By Joyce Moullakis
May 29 (Bloomberg) -- Macquarie Bank Ltd., Australia's biggest securities firm, dismissed criticism from hedge fund manager Jim Chanos, saying the company could withstand a 40 percent decline in financial markets.
``I think that our track record will continue to stand us in good stead through a whole range of market conditions,'' Chief Executive Officer Allan Moss said at a lunch in Sydney today.
The bank has delivered a decade and a half of record annual profit by acquiring assets and bundling them into funds it manages for a fee. Shares of Macquarie, which gained 36 percent in the past year, declined 4.3 percent since Chanos told investors in New York on May 23 the bank has ``an inherently unstable platform.''
Chanos, who predicted the collapse of Enron Corp., said the Sydney-based bank's shares will fall and that he had a short position on the bank. Short sellers sell borrowed shares in the hopes of buying them later at a lower price and profiting.

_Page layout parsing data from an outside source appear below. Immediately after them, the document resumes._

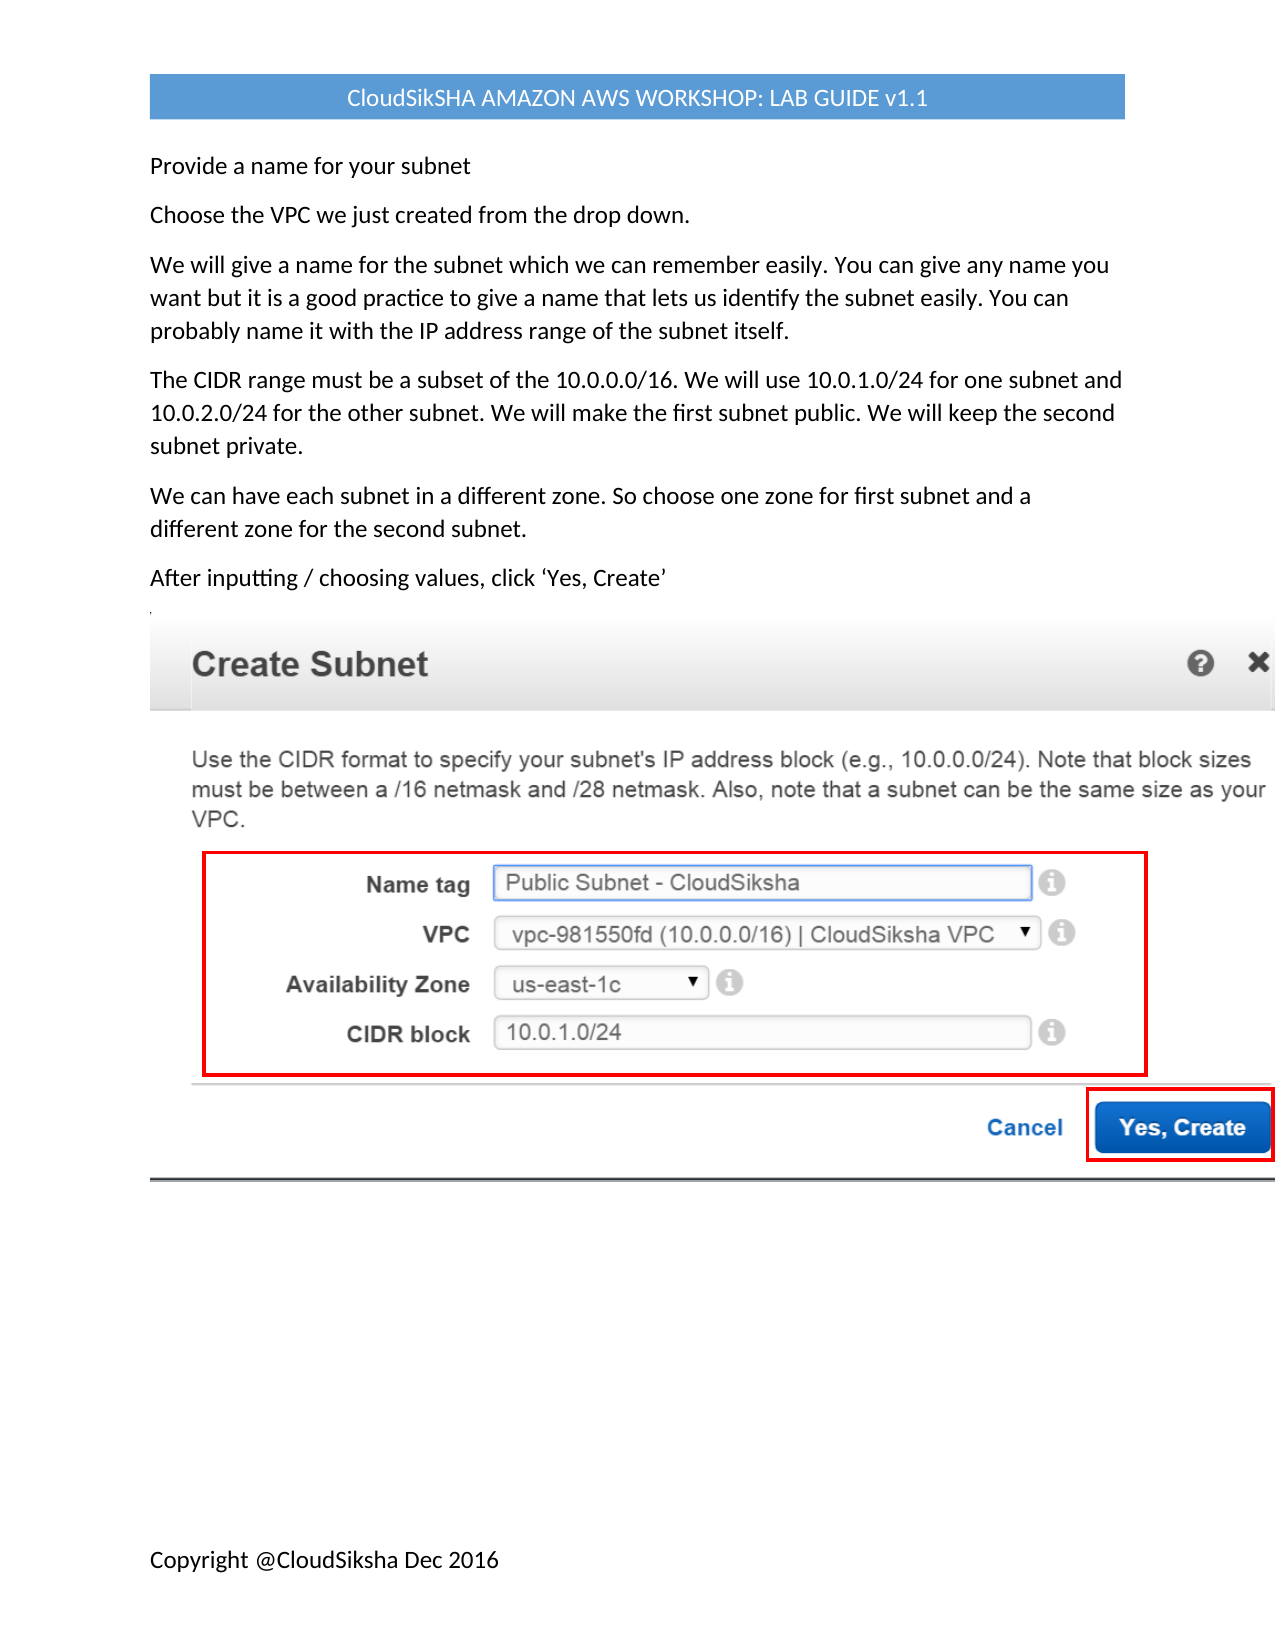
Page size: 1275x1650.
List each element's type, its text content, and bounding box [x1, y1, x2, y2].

text The CIDR range must be a subset of the 10.0.0.0/16. We will use 10.0.1.0/24 for one subnet and 10.0.2.0/24 for the other subnet. We will make the first subnet public. We will keep the second subnet private. [150, 364, 1125, 461]
picture [1089, 1091, 1271, 1158]
text Provide a name for your subnet [150, 150, 1125, 181]
picture [150, 612, 1275, 1182]
text We can have each subnet in a different zone. So choose one zone for first subnet and a different zone for the second subnet. [150, 480, 1125, 543]
text After inputting / choosing values, click ‘Yes, Create’ [150, 562, 1125, 593]
text We will give a name for the subnet which we can remember easily. You can give any name you want but it is a good practice to give a name that lets us identify the subnet easily. You can probably name it with the IP address range of the subnet itself. [150, 249, 1125, 346]
text Choose the VPC we just created from the drop down. [150, 199, 1125, 230]
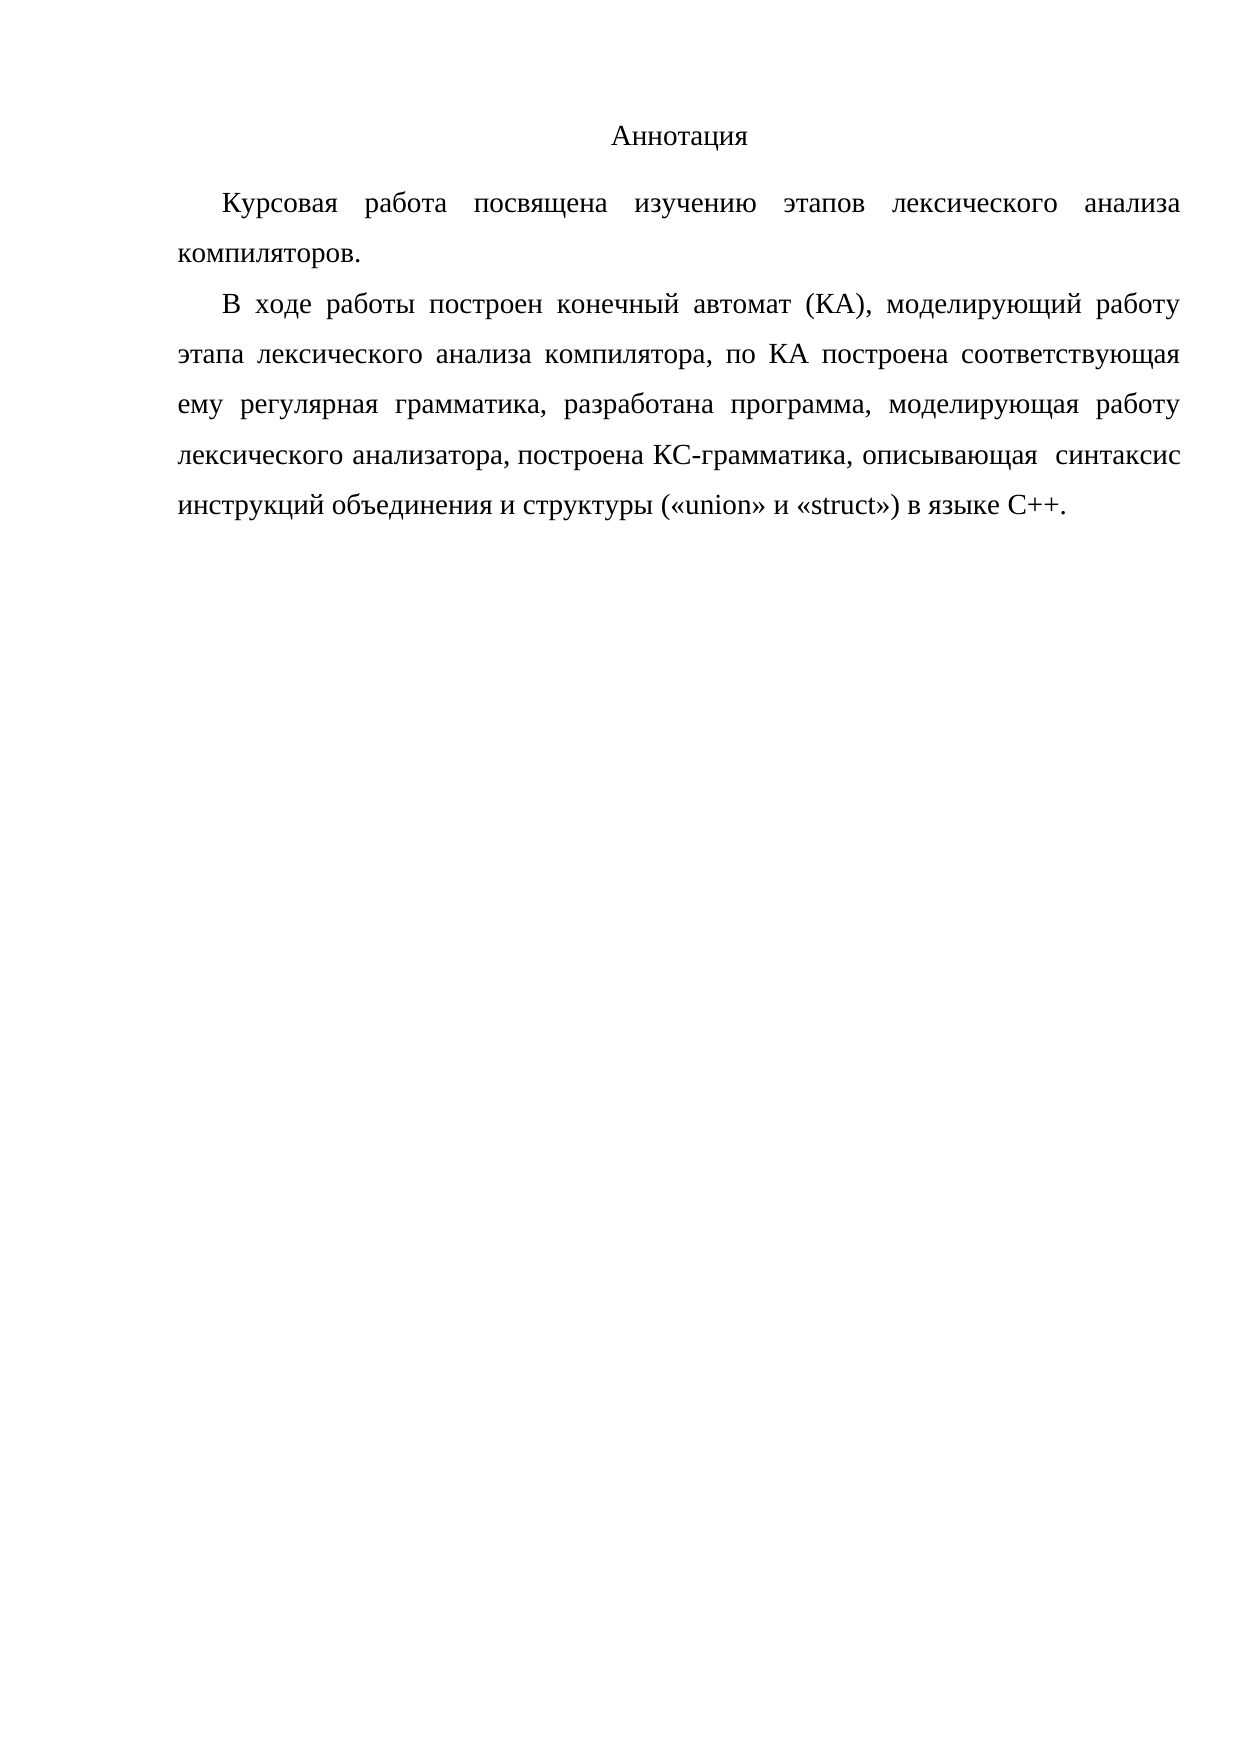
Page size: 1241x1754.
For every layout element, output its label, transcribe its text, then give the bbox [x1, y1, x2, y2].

text Курсовая работа посвящена изучению этапов лексического анализа компиляторов. [177, 185, 1181, 269]
text В ходе работы построен конечный автомат (КА), моделирующий работу этапа лексического анализа компилятора, по КА построена соответствующая ему регулярная грамматика, разработана программа, моделирующая работу лексического анализатора, построена КС-грамматика, описывающая синтаксис инструкций объединения и структуры («union» и «struct») в языке C++. [177, 286, 1181, 521]
text Аннотация [177, 118, 1181, 152]
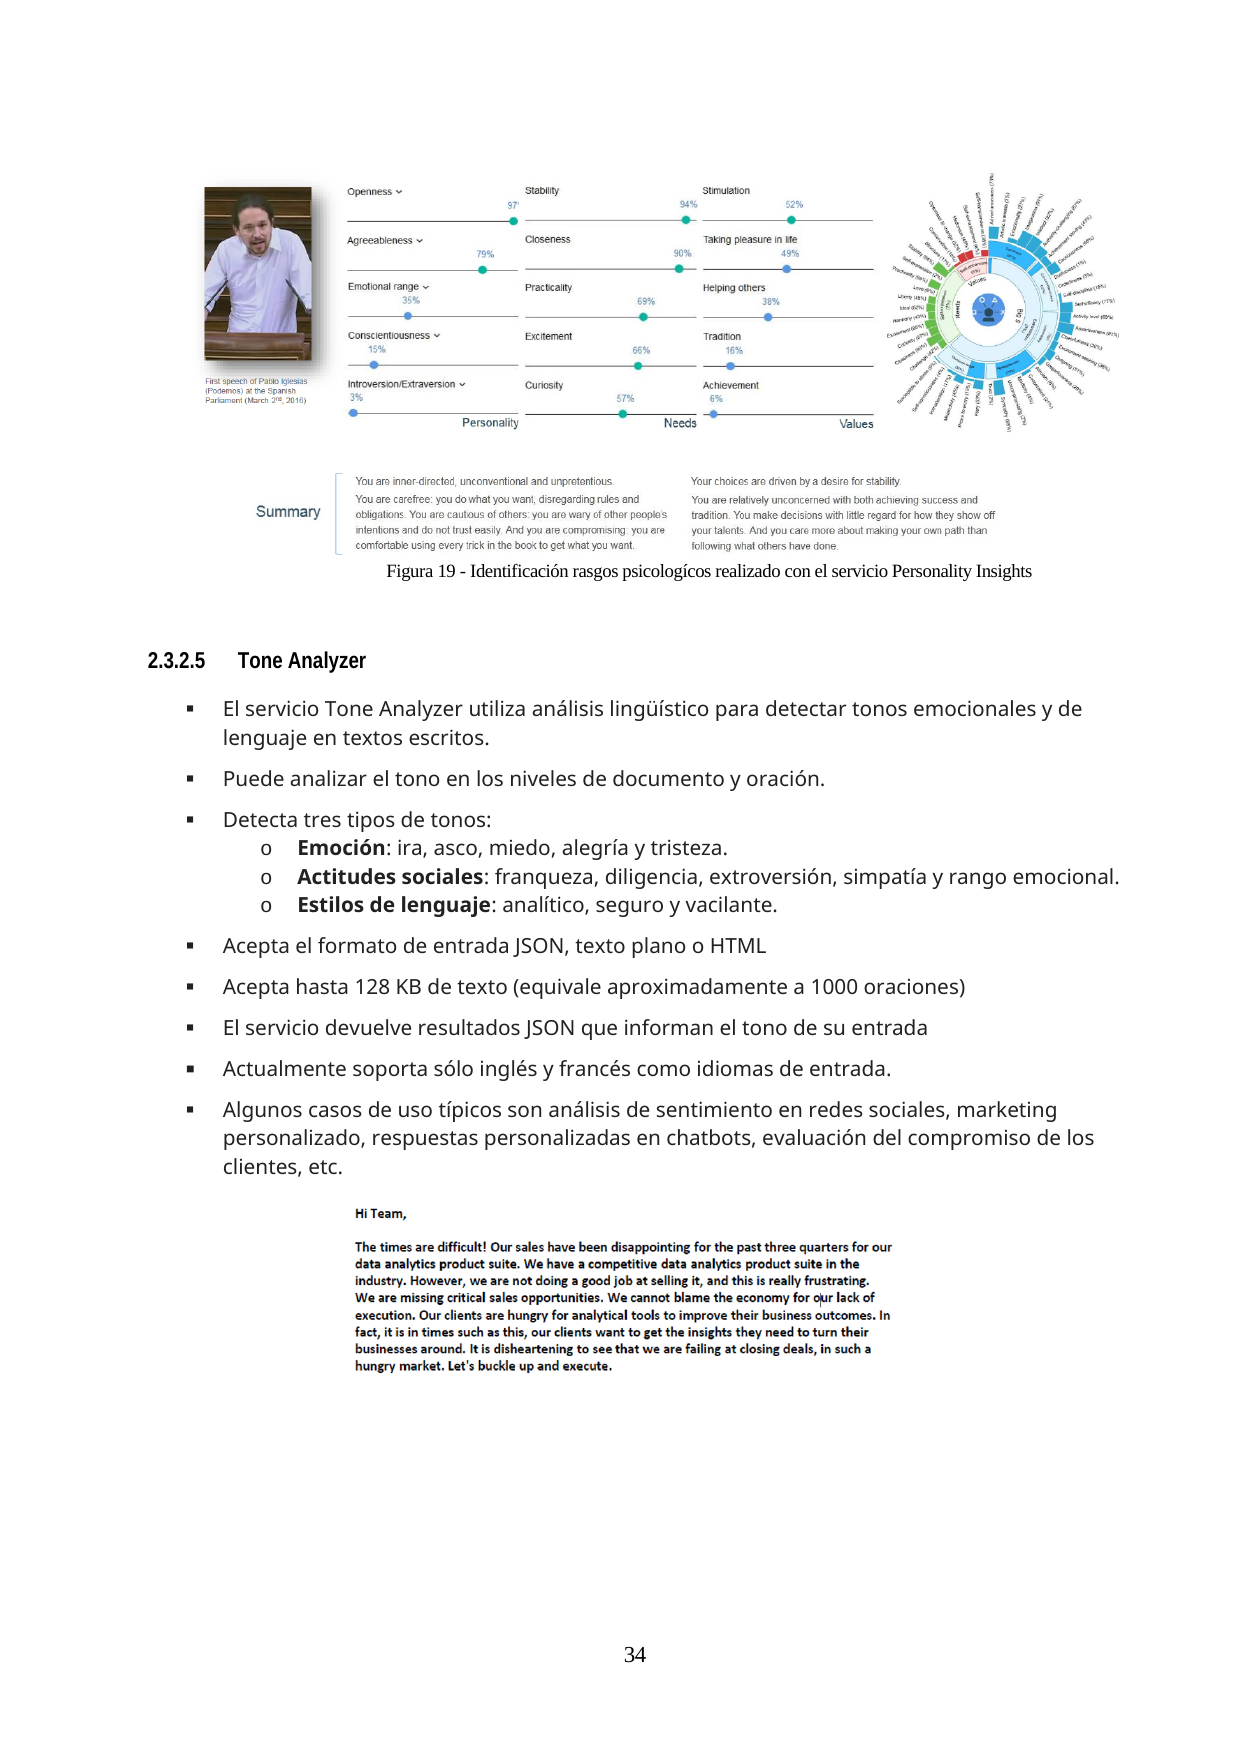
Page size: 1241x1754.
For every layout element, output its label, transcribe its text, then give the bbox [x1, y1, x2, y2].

list Actitudes sociales: franqueza, diligencia, extroversión, simpatía y rango emocional. [260, 862, 1122, 890]
list Acepta el formato de entrada JSON, texto plano o HTML [185, 931, 1122, 960]
list Estilos de lenguaje: analítico, seguro y vacilante. [260, 890, 1122, 919]
picture [325, 1192, 945, 1384]
list Puede analizar el tono en los niveles de documento y oración. [185, 764, 1122, 792]
list Actualmente soporta sólo inglés y francés como idiomas de entrada. [185, 1054, 1122, 1083]
text Figura - Identificación rasgos psicologícos realizado con el servicio Personality Insights [297, 560, 1122, 581]
list Algunos casos de uso típicos son análisis de sentimiento en redes sociales, marketing personalizado, respuestas personalizadas en chatbots, evaluación del compromiso de los clientes, etc. [185, 1095, 1122, 1180]
list El servicio devuelve resultados JSON que informan el tono de su entrada [185, 1013, 1122, 1042]
list Emoción: ira, asco, miedo, alegría y tristeza. [260, 833, 1122, 862]
list El servicio Tone Analyzer utiliza análisis lingüístico para detectar tonos emocionales y de lenguaje en textos escritos. [185, 694, 1122, 751]
picture [185, 159, 1141, 560]
subtitle Tone Analyzer [148, 647, 1122, 674]
list Detecta tres tipos de tonos: [185, 805, 1122, 833]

While the bank's infrastructure, real estate and merger advisory businesses would be affected if financial markets declined and caused asset prices to fall, the company would cope, Moss said. ``We have experience of these assets through very challenging times,'' he said.
Chanos said buying assets at high prices and transferring them into entities funded by other investors will only work for Macquarie while credit is cheap and assets are increasing in value.
Moss, 57, said that Macquarie, which scours the globe for assets with steady cash flows such as toll roads, pays ``appropriate'' prices when it makes acquisitions.
`Repeat Business'
``I don't think there is much concern about the sustainability of the model by informed investors,'' Moss said. ``It's mainly repeat business in our funds.''
The bank raised A$21.6 billion for its investment funds in the year ended March 31.
It posted a 60 percent rise in annual profit to A$1.46 billion for the same 12 month period, buoyed by asset sales and fees.
Income from asset sales and equity investments jumped more than fourfold to A$1.4 billion. The bank sold two-thirds of its holding in U.K.-based Thames Water, its luggage trolley business Smart Carte Corp. and Stagecoach Group Plc's London bus operation into funds it manages.
Macquarie's shares rose A$1.50, or 1.7 percent, to A$89.18 at the 4:10 p.m. close of trade in Sydney today.